奥田仁美さん(52歳・和歌山県) 一般の部

私が、この本と出会ったのは、去年の夏でした。仕事帰りに、何気なく、駅の近くの本屋さんに立ち寄ってみると、可愛いイラストの本が、何冊か積まれていました。思わず手にとって、ページをめくっていきました。
わかりやすい内容だったので、10代の子供をもつ親として、ぜひ参考にしてみたいと思い、読んでみることにしました。

まず、私が初めに注目したのは、「10代の子供に接する10カ条」です。1から10までわかりやすく箇条書きにされていて、なるほど……と思う反面、今までの17年間の子育ての中で反省すべき点が、たくさんありました。今までずっと、”素直でいい子”、わがままなんか全然言わないで過ごしてきた子供に、反抗期なんてあったのだろうか? いくら考えてもわかりません。多分、我慢してきたのだと思います。私の知らないところで、子供も辛い日々を、過ごしてきた事でしょう。

そんな中で、私は、昨年3月に離婚しました。すごく悩みましたが、それしか方法がありませんでした。一番心配だったのは、子供の事、次に、生活に対する不安でした。私は、心の中で、子供に、何度も何度も”ゴメンね”とあやまりました。思春期、まっただ中の子供にとっては、きっと複雑な気持ちだったと思います。ただ高校に合格していたのが、せめてもの救いでした。そして、高校生になると、以前と明らかに、違う事がありました。

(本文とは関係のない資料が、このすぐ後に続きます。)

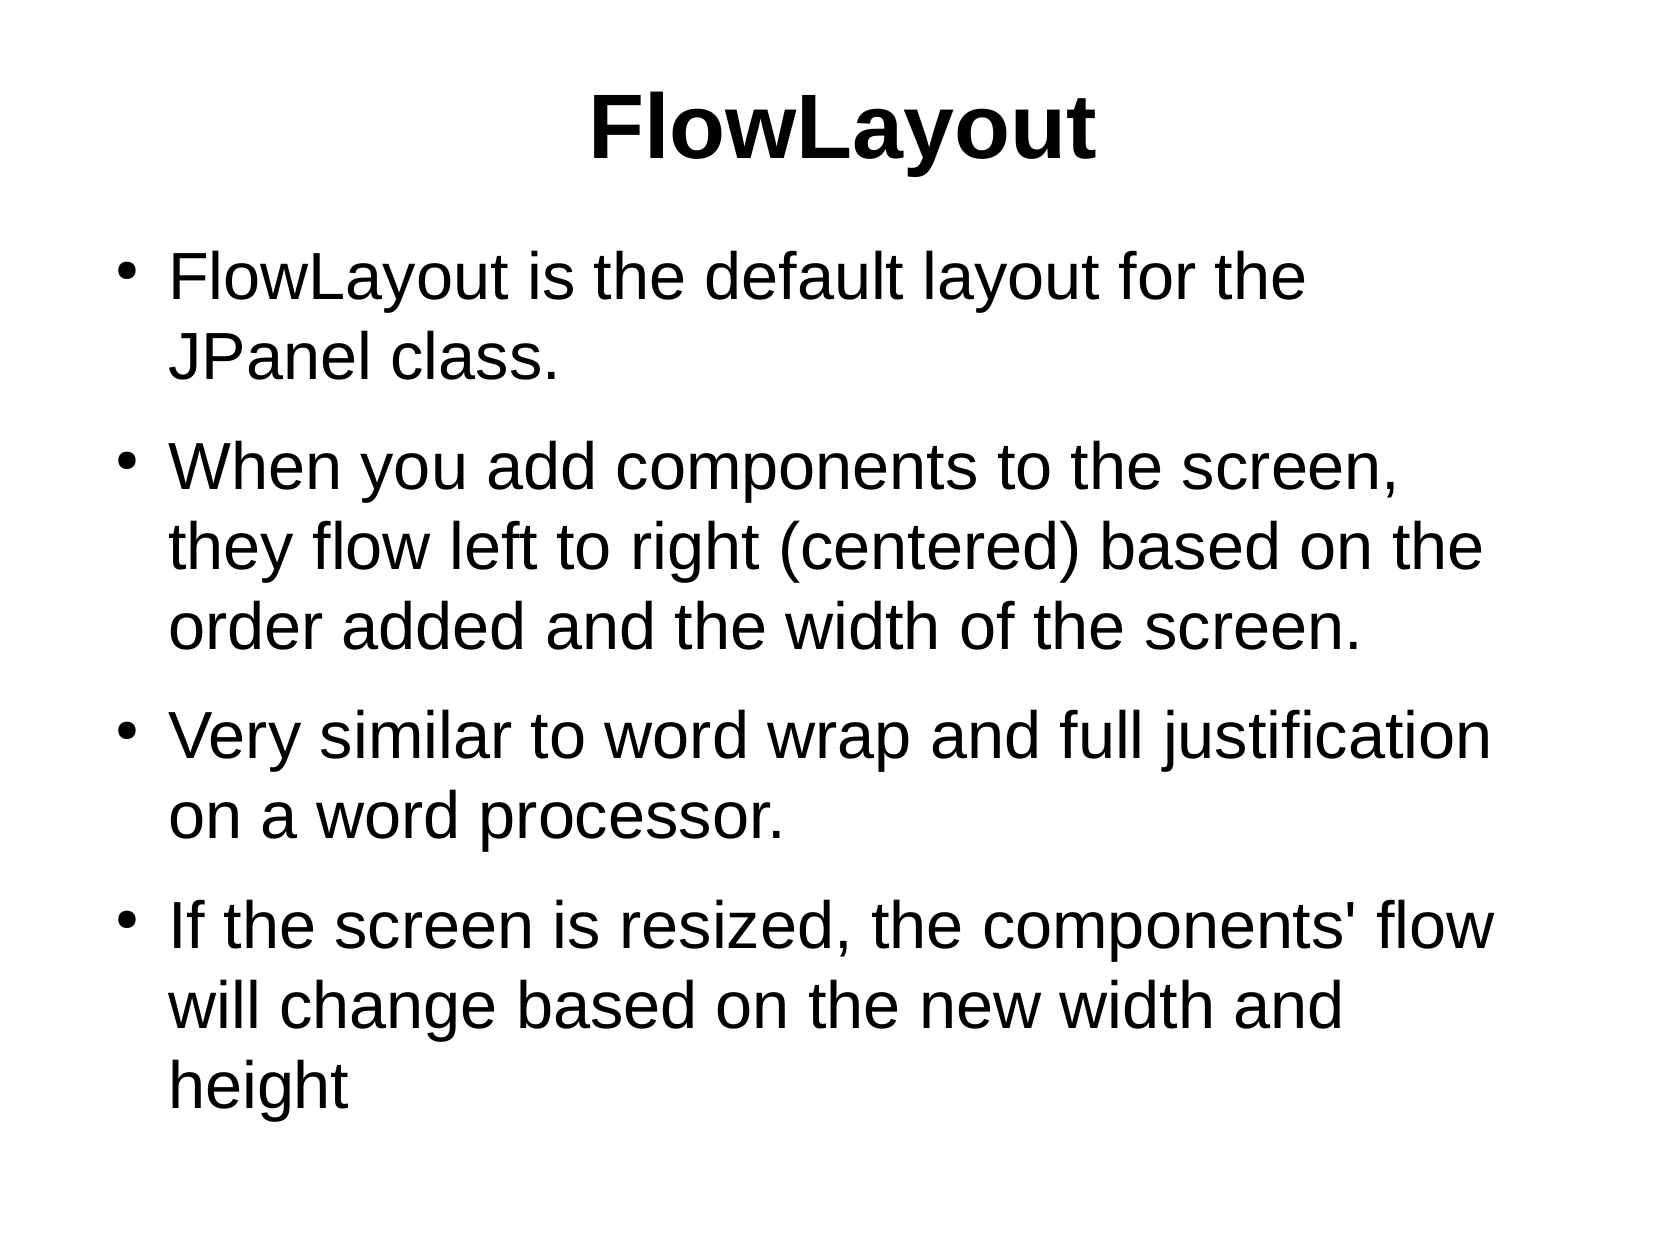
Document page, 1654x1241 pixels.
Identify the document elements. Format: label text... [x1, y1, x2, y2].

list FlowLayout is the default layout for the JPanel class. When you add components to the screen, they flow left to right (centered) based on the order added and the width of the screen. Very similar to word wrap and full justification on a word processor. If the screen is resized, the components' flow will change based on the new width and height [82, 225, 1538, 1186]
title FlowLayout [82, 49, 1571, 196]
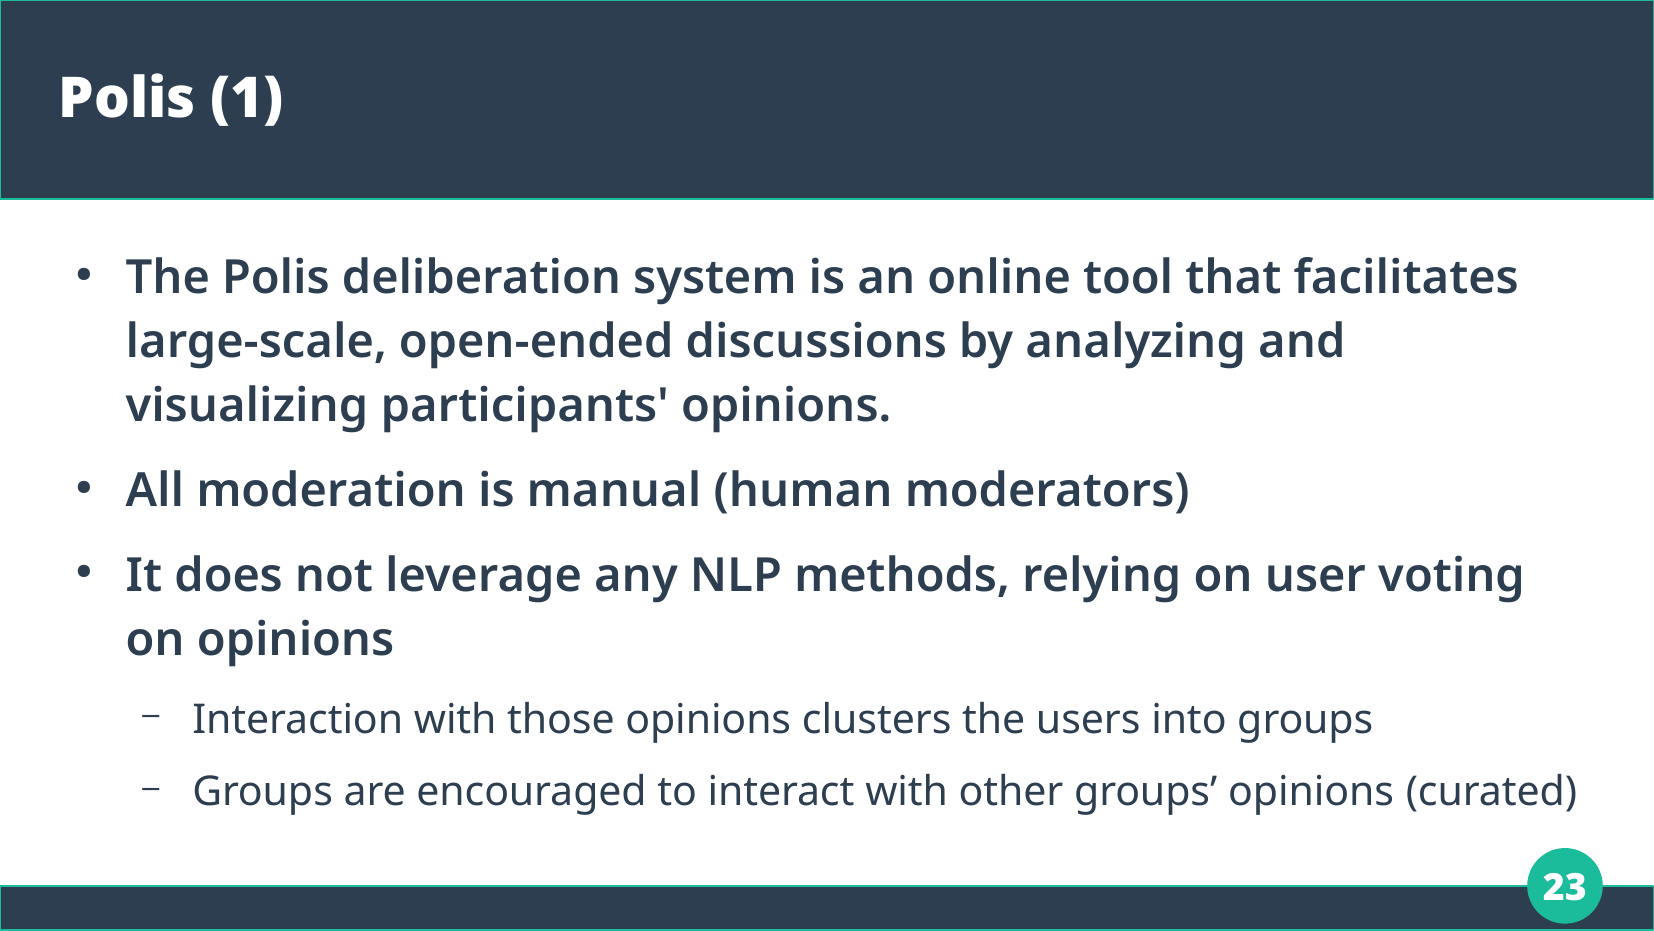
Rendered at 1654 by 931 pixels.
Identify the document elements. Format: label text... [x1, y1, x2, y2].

それは、私の前では、余り話をしなくなった事です。また、私と全然出かけなくなった事です。なぜだろう?なぜだろう? 私の心の中は疑問符でいっぱいになりました。でもこの本を読んで、私は、納得しました。”思春期の親離れ”という言葉が出てきたからです。私には、未知の世界でした。こういう時期があるなんて……。

親が自分の不安から、過保護、過干渉しないともありました。その通りだと思いました。私は、いろいろな面で、干渉しすぎたのかもしれません。きっと私が、子離れできてないのでしょう。反省しています。

それから、自殺の事も書いてありました。

小学生、中学生の自殺なんて、私達の子供の頃には、考えられない事です。でも、その事が、頻繁に新聞にのっているのは、今の子供達が、心に言いようのないダメージを受けているのではないでしょうか? そして、それに打ち勝つ強い精神力と気力を、もっていないような気がします。自殺という行為にいくまでに、子供も、もがき苦しんで、すぐそばにいる親に何らかのサインを出しているはずです。そのサインに親は、気づくべきだと思います。子供の自殺は、私は、親の責任でもあると思いました。

最後に、いじめについてですが、私の興味ある問題のひとつです。

時々、真剣に、”なぜこういう事が起こるのか?”と考える事があります。でも、いくら考えても、答えが見つかりません。頭の中が真っ白になっていくだけです。しかし、ただ1つ言える事は、この本にも書いてあるように”いじめられている人は、決して弱くない”という事です。本当に弱いのは、いじめている方かもしれません。いじめに関しては、何ページにもわたって、いろいろな例題をあげて、分かり易く書かれていたので、すごく参考になりました。
私は、この本と出会って、子供との接し方が少し変わってきたような気がします。

“親の知らないところで、子供が苦しんでいる!?”たしかにそうかもしれません。

子供は子供なりに、大なり小なり、悩みを抱えている事でしょう。もう少し早く読んでいたら……と思うと、残念でなりません。

特に、最初の10カ条は、何回も読んで、実践したいと思います。